Подвиг № 2, 1987(Сборник)
Шрифт:
Привычно вошел наш герой в ворота крепости и направился по утоптанной дороге через двор к комендантскому дому. В те поры двор крепости представлял собой любопытнейшее зрелище, ибо вы могли наблюдать множество всякого народа, особенно женщин, ходивших из конца в конец или стоящих в скорбных позах.
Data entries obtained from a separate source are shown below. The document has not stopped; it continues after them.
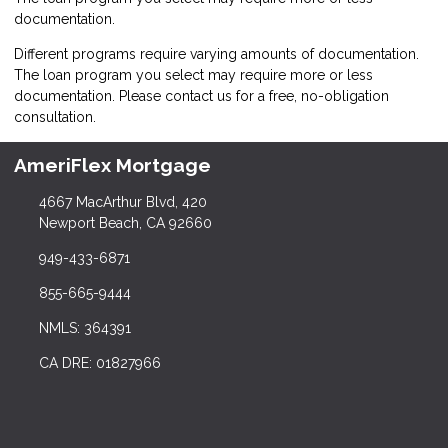
documentation.
Different programs require varying amounts of documentation.
The loan program you select may require more or less
documentation. Please
contact us
for a free, no-obligation
consultation.
AmeriFlex Mortgage
4667 MacArthur Blvd, 420
Newport Beach, CA 92660
949-433-6871
855-665-9444
NMLS: 364391
CA DRE: 01827966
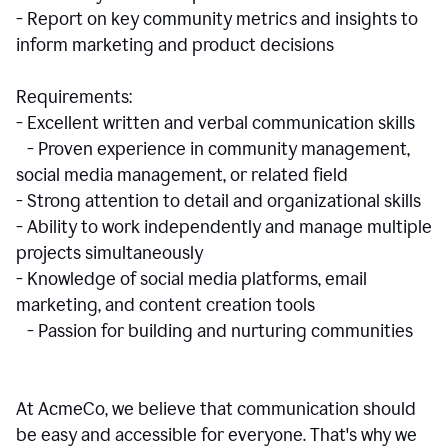
- Report on key community metrics and insights to
inform marketing and product decisions
Requirements:
- Excellent written and verbal communication skills
- Proven experience in community management,
social media management, or related field
- Strong attention to detail and organizational skills
- Ability to work independently and manage multiple
projects simultaneously
- Knowledge of social media platforms, email
marketing, and content creation tools
- Passion for building and nurturing communities
At AcmeCo, we believe that communication should
be easy and accessible for everyone. That's why we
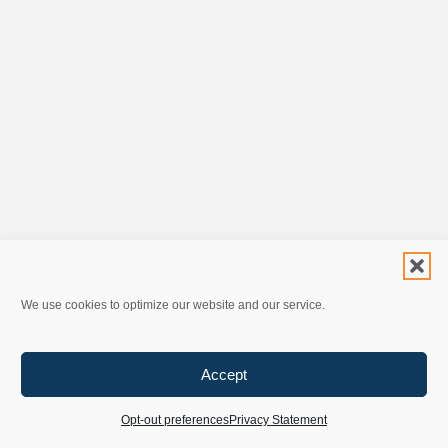
We use cookies to optimize our website and our service.
Accept
Opt-out preferences
Privacy Statement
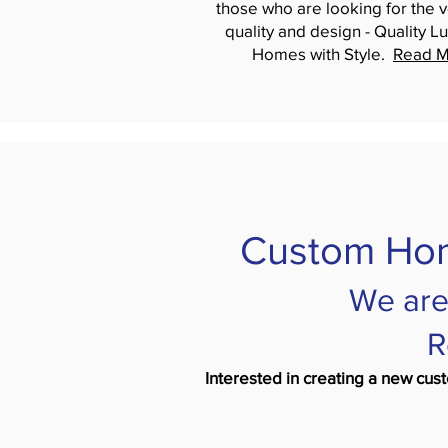
those who are looking for the v
quality and design - Quality Lu
Homes with Style.
Read M
Custom Hom
We are
R
Interested in creating a new cus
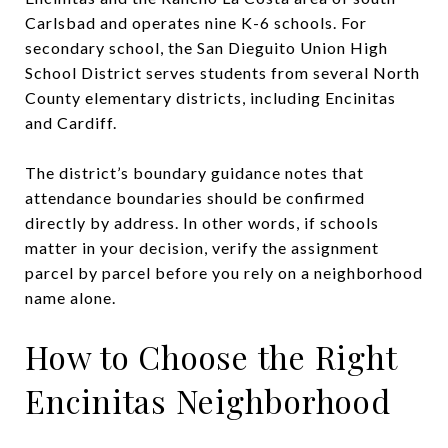
Carlsbad and operates nine K-6 schools. For
secondary school, the San Dieguito Union High
School District serves students from several North
County elementary districts, including Encinitas
and Cardiff.
The district’s boundary guidance notes that
attendance boundaries should be confirmed
directly by address. In other words, if schools
matter in your decision, verify the assignment
parcel by parcel before you rely on a neighborhood
name alone.
How to Choose the Right
Encinitas Neighborhood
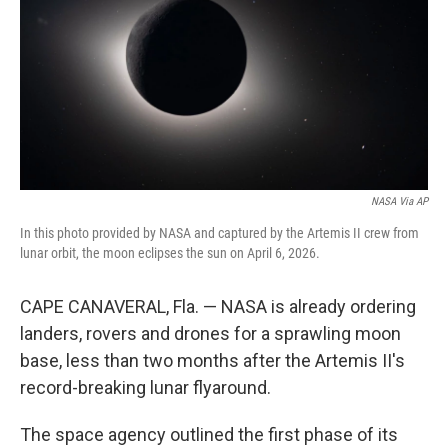
o
r
I
k
n
NASA Via AP
In this photo provided by NASA and captured by the Artemis II crew from
lunar orbit, the moon eclipses the sun on April 6, 2026.
CAPE CANAVERAL, Fla. — NASA is already ordering
landers, rovers and drones for a sprawling moon
base, less than two months after the Artemis II's
record-breaking lunar flyaround.
The space agency outlined the first phase of its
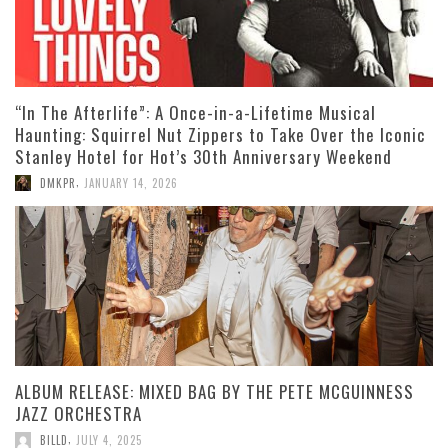
“In The Afterlife”: A Once-in-a-Lifetime Musical
Haunting: Squirrel Nut Zippers to Take Over the Iconic
Stanley Hotel for Hot’s 30th Anniversary Weekend
,
DMKPR
JANUARY 14, 2026
ALBUM RELEASE: MIXED BAG BY THE PETE MCGUINNESS
JAZZ ORCHESTRA
,
BILLD
JULY 4, 2025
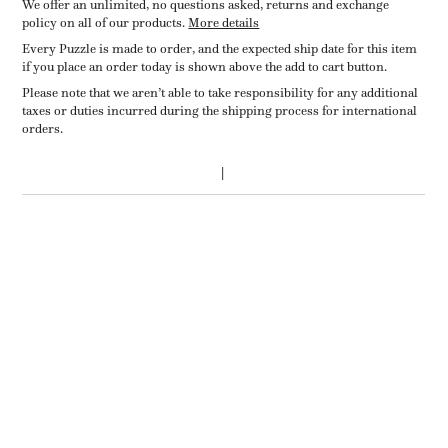
We offer an unlimited, no questions asked, returns and exchange
policy on all of our products.
More details
Every Puzzle is made to order, and the expected ship date for this item
if you place an order today is shown above the add to cart button.
Please note that we aren’t able to take responsibility for any additional
taxes or duties incurred during the shipping process for international
orders.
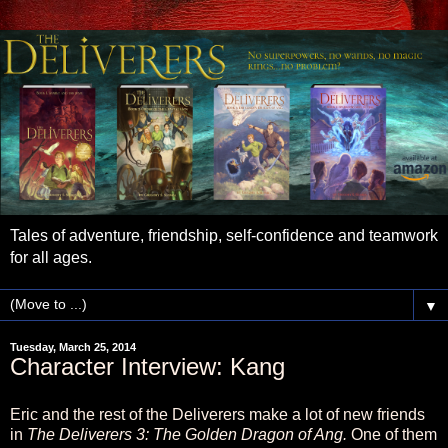
Tales of adventure, friendship, self-confidence and teamwork
for all ages.
▼
Tuesday, March 25, 2014
Character Interview: Kang
Eric and the rest of the Deliverers make a lot of new friends
in
The Deliverers 3: The Golden Dragon of Ang.
One of them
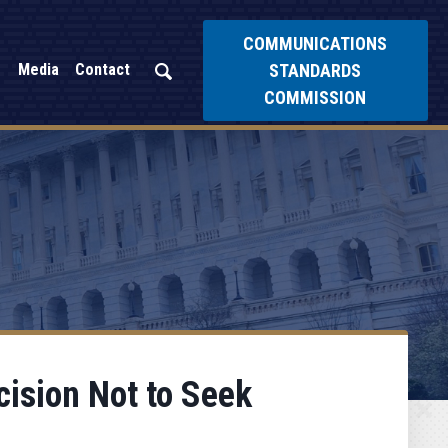
COMMUNICATIONS
STANDARDS
Media
Contact
COMMISSION
ision Not to Seek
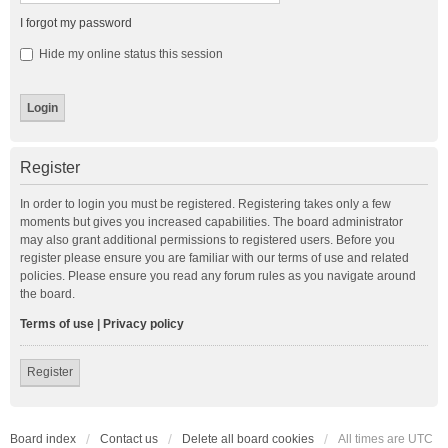
I forgot my password
Hide my online status this session
Register
In order to login you must be registered. Registering takes only a few
moments but gives you increased capabilities. The board administrator
may also grant additional permissions to registered users. Before you
register please ensure you are familiar with our terms of use and related
policies. Please ensure you read any forum rules as you navigate around
the board.
Terms of use
|
Privacy policy
Register
Board index
Contact us
Delete all board cookies
All times are
UTC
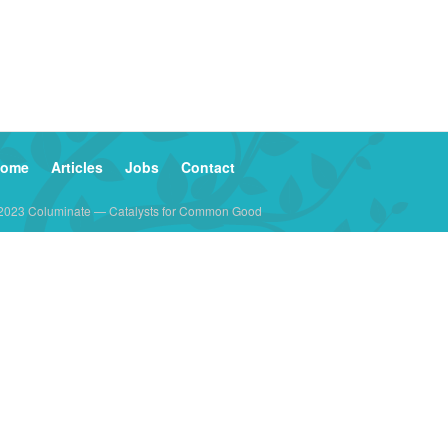
ome
Articles
Jobs
Contact
2023 Columinate — Catalysts for Common Good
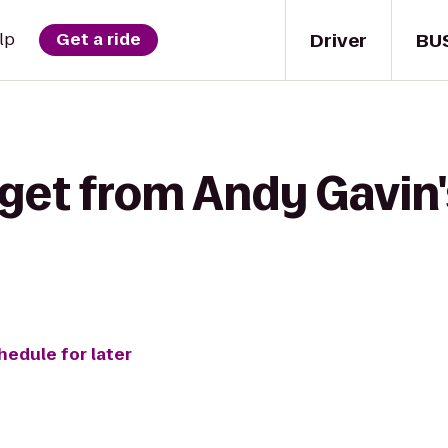
Driver
BU
lp
Get a ride
get from Andy Gavin's
hedule for later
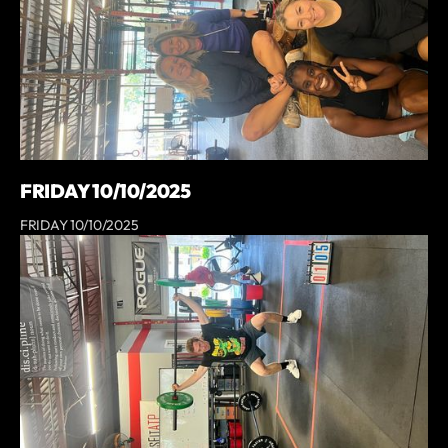
FRIDAY 10/10/2025
FRIDAY 10/10/2025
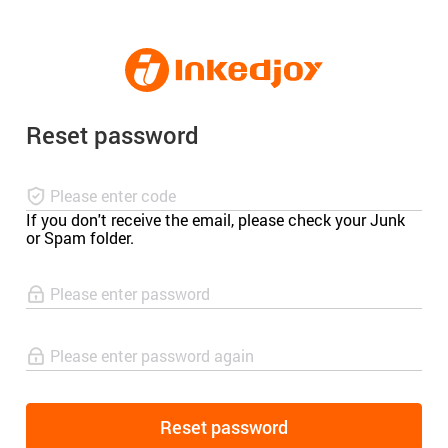
180°
180°
90°
90°
Reset password
If you don't receive the email, please check your Junk
or Spam folder.
Reset password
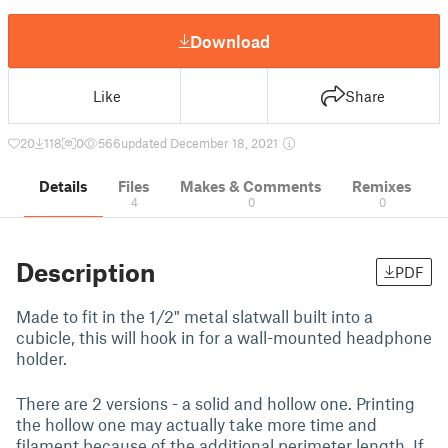
Download
Like
Share
20
118
0
566
updated December 18, 2021
Details
Files
Makes & Comments
Remixes
4
0
0
Description
PDF
Made to fit in the 1/2" metal slatwall built into a
cubicle, this will hook in for a wall-mounted headphone
holder.
There are 2 versions - a solid and hollow one. Printing
the hollow one may actually take more time and
filament because of the additional perimeter length. If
Все они были родственницами схваченных мятежников и иногда вот так по целым дням топтались на морозе, чтобы или челобитную изловчиться вручить какому-нибудь важному лицу, или, что было еще важнее, встретиться с самим узником — братом своим, отцом ли, супругом ли, которого проводят медленным печальным шагом под повязкою в комендантский дом на следствие, и перекинуться парой-другою
Надо вам сказать, что уж изрядно дней, входя по своему делу во двор крепости, наш герой встречался с этими несчастными и даже попривык их видеть, так что, не застань их однажды в обычных положениях, очень, наверное, удивился бы; но среди молчаливого этого сборища он давно уже успел заприметить и выделить стройную, высокую молодую даму, всю в черном, печальный силуэт которой всякий раз вспыхивал перед ним, стоило ему войти в ворота. Заприметил он ее не потому, что была она как-то уж там особенно сложена, хотя сложению ее многие могли бы позавидовать; и не потому, что лицо ее поражало совершенством, нет… Но стояла она всегда в одном и том же месте у самого угла соборной ограды, всегда в стороне от грустных своих соплеменниц, всегда с лицом, обращенным туда, где тянулись стены Никольской куртины, страша своими мрачными окнами, и всякий раз, стоило войти в ворота, как она оказывалась на виду, — вот что запоминалось. Она, конечно, могла бы показаться даже девочкой-подростком, кабы не туалет дамы и недетская скорбь в лице.
Наш герой, входя во двор, норовил сделать крюк, чтобы пройти от нее поближе, хотя это не всегда было возможно, так как явное приближение и бесцеремонное разглядывание легко могли сойти за наглость, к чему Авросимов приучен не был. Но когда это оказывалось возможным, он видел мельком ее лицо, полуприкрытое черной кисеею, и легкое таинственное ожесточение возгоралось в нем и как бы вливало в него новые силы.
Прекрасно, милостивый государь, ожесточиться при виде скорби, однако так, чтобы рук при этом не опустить, а почувствовать себя человеком…
Вот и на этот раз, войдя, он тотчас же ее и узрел. Слегка прислонясь спиной к ограде, она стояла на своем месте неподвижная, как изваяние. И снова он, сам того не желая, бессознательно как-то, чуть свернул со своего прямого пути, как вдруг она заволновалась, отклонилась от ограды, протянула вперед руки, и Авросимову даже почудился легкий стон, выпорхнувший из ее груди.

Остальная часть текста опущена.